*WHAT IS NEEDED:*
Only the count should appear in your answer: how many lines of the data below contain the word "click"?

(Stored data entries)
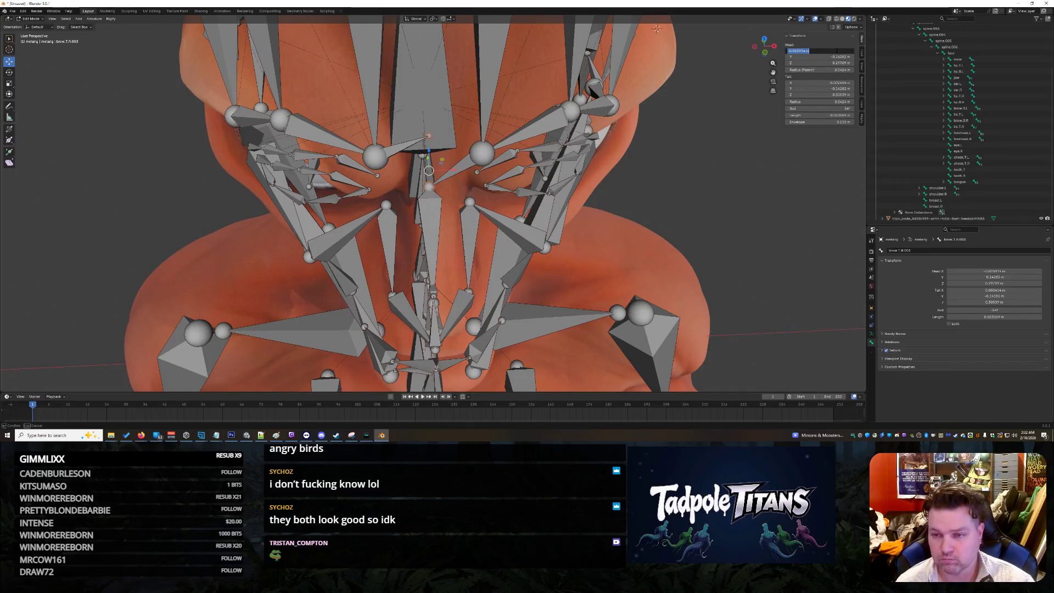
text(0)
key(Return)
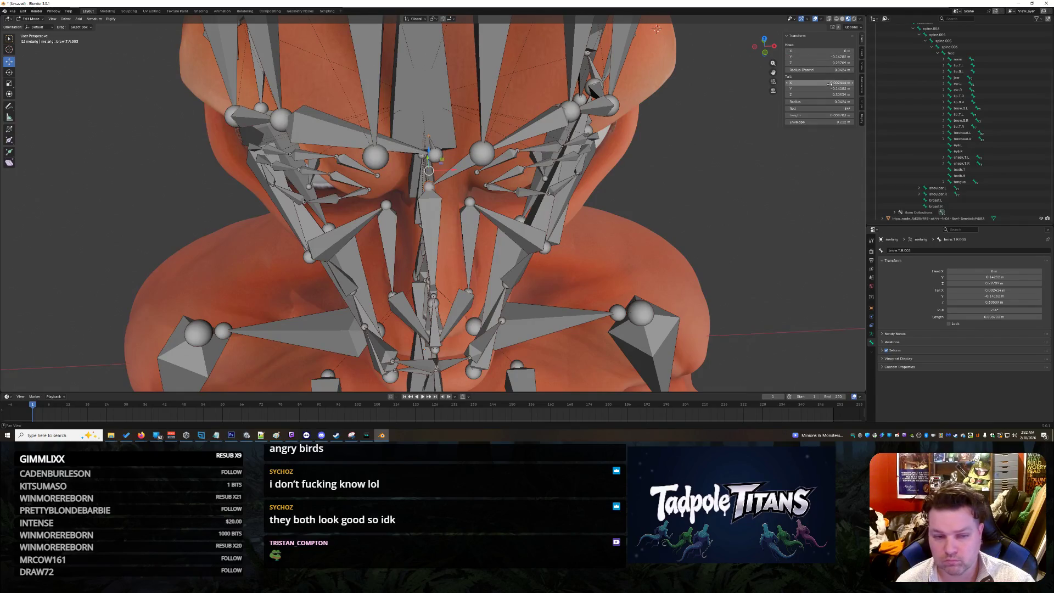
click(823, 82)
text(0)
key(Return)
--
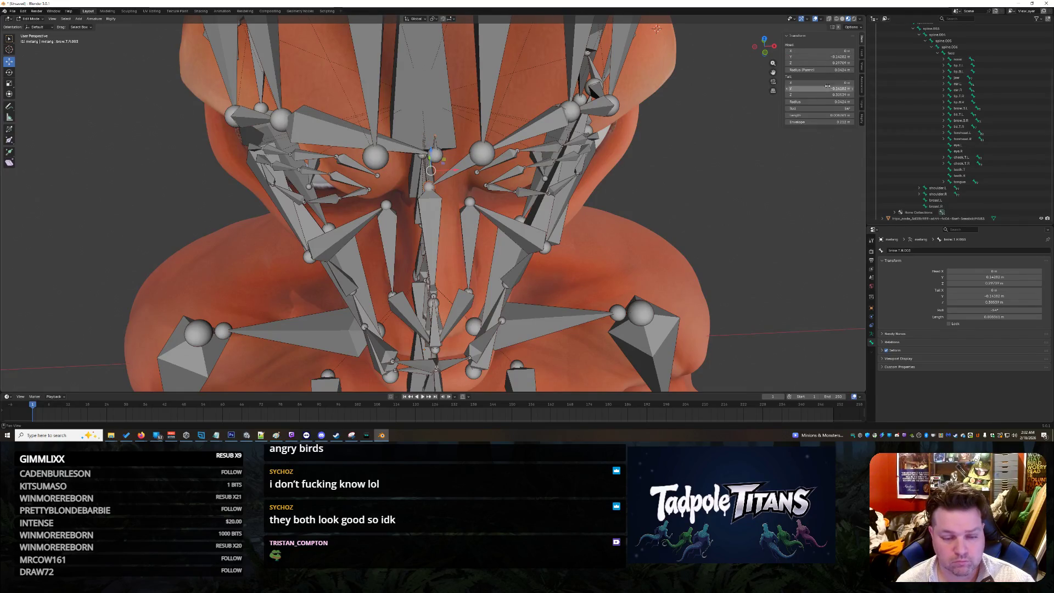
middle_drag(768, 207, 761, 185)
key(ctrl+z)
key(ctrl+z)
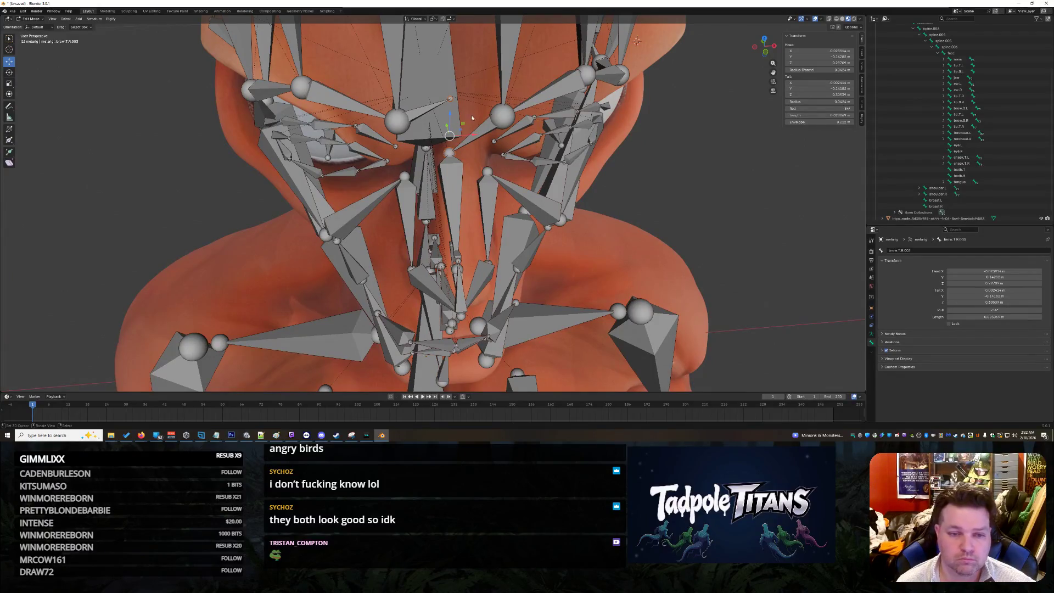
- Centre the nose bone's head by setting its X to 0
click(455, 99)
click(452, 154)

*REPLY:*
3